Which lines of the listing hold the string "Credits"? Show each of them.
# # #
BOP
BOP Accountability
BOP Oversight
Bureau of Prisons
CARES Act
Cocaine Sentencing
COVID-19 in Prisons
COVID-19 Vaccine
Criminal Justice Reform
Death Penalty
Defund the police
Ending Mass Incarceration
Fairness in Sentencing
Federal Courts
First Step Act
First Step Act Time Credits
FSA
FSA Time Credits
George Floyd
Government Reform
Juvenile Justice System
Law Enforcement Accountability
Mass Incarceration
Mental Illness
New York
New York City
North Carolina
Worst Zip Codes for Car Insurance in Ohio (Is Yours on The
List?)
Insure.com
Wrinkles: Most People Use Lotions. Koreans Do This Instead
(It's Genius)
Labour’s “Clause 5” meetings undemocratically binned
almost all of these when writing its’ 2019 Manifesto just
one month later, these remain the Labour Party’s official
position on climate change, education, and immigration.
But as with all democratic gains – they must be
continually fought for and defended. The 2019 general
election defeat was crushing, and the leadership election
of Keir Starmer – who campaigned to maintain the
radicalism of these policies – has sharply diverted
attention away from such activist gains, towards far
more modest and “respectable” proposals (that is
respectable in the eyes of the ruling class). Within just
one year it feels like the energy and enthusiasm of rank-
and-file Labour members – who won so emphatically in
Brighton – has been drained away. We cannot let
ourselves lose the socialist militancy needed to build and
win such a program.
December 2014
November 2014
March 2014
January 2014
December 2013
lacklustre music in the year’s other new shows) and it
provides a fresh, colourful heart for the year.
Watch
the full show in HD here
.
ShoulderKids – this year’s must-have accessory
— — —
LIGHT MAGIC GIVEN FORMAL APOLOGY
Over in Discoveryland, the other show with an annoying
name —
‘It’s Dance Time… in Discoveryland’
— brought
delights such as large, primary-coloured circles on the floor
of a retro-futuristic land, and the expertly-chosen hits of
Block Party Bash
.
# # #
WRITTEN SOLUTION.
First Step Act Time Credits
FSA Time Credits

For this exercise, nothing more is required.